Vision-Language-Action Model and Diffusion Policy Switching Enables Dexterous Control of an Anthropomorphic Hand

Cheng Pan,Kai Junge,Josie Hughes
2024-10-18
Abstract:To advance autonomous dexterous manipulation, we propose a hybrid control method that combines the relative advantages of a fine-tuned Vision-Language-Action (VLA) model and diffusion models. The VLA model provides language commanded high-level planning, which is highly generalizable, while the diffusion model handles low-level interactions which offers the precision and robustness required for specific objects and environments. By incorporating a switching signal into the training-data, we enable event based transitions between these two models for a pick-and-place task where the target object and placement location is commanded through language. This approach is deployed on our anthropomorphic ADAPT Hand 2, a 13DoF robotic hand, which incorporates compliance through series elastic actuation allowing for resilience for any interactions: showing the first use of a multi-fingered hand controlled with a VLA model. We demonstrate this model switching approach results in a over 80\% success rate compared to under 40\% when only using a VLA model, enabled by accurate near-object arm motion by the VLA model and a multi-modal grasping motion with error recovery abilities from the diffusion model.

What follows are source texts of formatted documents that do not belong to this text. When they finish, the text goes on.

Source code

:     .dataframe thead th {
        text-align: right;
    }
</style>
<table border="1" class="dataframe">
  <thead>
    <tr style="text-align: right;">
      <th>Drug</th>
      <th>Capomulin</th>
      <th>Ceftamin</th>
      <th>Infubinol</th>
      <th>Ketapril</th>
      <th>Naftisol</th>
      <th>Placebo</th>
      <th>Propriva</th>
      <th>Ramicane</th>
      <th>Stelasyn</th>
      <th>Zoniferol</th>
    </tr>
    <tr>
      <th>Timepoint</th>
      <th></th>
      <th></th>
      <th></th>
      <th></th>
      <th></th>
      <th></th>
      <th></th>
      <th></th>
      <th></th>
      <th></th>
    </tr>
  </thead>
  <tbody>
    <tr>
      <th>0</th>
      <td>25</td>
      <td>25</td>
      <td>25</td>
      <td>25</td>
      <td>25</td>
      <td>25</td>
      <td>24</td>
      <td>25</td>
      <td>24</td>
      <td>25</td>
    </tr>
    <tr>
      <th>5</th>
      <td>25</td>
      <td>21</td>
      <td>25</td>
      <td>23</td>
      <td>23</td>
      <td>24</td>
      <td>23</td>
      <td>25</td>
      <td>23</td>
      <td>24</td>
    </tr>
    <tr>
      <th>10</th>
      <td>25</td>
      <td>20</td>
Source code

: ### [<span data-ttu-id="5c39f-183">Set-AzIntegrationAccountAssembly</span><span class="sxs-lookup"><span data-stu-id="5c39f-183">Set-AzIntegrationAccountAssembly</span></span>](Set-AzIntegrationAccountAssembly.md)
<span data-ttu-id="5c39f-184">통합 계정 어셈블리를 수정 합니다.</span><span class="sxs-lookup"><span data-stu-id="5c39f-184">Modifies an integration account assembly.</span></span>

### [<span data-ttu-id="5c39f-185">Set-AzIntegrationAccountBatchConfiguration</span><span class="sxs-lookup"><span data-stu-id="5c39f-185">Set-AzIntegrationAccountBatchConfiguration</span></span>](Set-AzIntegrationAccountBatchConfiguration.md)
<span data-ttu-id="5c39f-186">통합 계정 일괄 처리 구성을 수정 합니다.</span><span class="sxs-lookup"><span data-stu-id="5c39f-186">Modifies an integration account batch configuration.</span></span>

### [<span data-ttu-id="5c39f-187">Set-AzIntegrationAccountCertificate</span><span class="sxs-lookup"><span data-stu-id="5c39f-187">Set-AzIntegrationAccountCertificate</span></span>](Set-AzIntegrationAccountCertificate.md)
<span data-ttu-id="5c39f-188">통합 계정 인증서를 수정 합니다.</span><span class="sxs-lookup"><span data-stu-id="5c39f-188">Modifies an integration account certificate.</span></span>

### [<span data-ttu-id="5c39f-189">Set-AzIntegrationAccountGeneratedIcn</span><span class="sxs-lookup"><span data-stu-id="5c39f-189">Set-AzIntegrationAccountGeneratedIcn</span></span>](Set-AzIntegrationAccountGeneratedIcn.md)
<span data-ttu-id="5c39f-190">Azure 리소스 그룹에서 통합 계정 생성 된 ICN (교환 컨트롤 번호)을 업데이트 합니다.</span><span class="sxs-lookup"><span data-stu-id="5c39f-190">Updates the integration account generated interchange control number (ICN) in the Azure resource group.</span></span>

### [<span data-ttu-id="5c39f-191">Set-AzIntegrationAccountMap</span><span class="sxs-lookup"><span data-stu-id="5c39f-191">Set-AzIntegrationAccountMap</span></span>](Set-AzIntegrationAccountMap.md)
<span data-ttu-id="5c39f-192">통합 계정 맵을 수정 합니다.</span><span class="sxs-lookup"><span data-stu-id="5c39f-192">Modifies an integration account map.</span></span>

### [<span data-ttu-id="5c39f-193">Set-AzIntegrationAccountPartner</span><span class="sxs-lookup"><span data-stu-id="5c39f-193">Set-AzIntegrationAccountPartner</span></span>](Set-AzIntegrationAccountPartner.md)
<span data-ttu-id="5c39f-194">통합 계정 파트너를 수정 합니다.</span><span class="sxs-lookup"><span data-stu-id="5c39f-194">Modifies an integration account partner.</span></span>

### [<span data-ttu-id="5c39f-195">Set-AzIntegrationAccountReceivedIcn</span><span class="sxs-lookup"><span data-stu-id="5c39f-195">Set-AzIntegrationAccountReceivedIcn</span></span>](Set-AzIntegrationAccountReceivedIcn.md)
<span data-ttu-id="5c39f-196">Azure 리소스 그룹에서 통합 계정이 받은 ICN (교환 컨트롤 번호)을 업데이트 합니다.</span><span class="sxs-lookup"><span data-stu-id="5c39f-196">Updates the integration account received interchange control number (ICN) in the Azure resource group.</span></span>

Robotics,Artificial Intelligence
What problem does this paper attempt to address?
The problem that this paper attempts to solve is how to achieve autonomous dexterous manipulation, especially how to control the precise operation of human - like hands by combining the advantages of Vision - Language - Action (VLA) models and diffusion models. Specifically, the paper proposes a hybrid control method, aiming at: 1. **Utilizing VLA models**: Provide high - level planning based on language commands, which has a high generalization ability. 2. **Utilizing diffusion models**: Handle low - level interactions and provide the precision and robustness required for specific objects and environments. 3. **Achieving smooth switching between models**: By introducing a switching signal in the training data, enable the system to perform event - driven transitions between VLA models and diffusion models, thereby completing specified language - command tasks, such as grasping and placing objects. Through this method, the paper aims to improve the success rate and precision of multi - fingered human - like hands when performing complex tasks. Experimental results show that compared with using only VLA models, this hybrid method can significantly improve the task success rate, from less than 40% to more than 80%. This indicates that by combining the advantages of different models, the performance of robots in performing dexterous operation tasks can be effectively improved.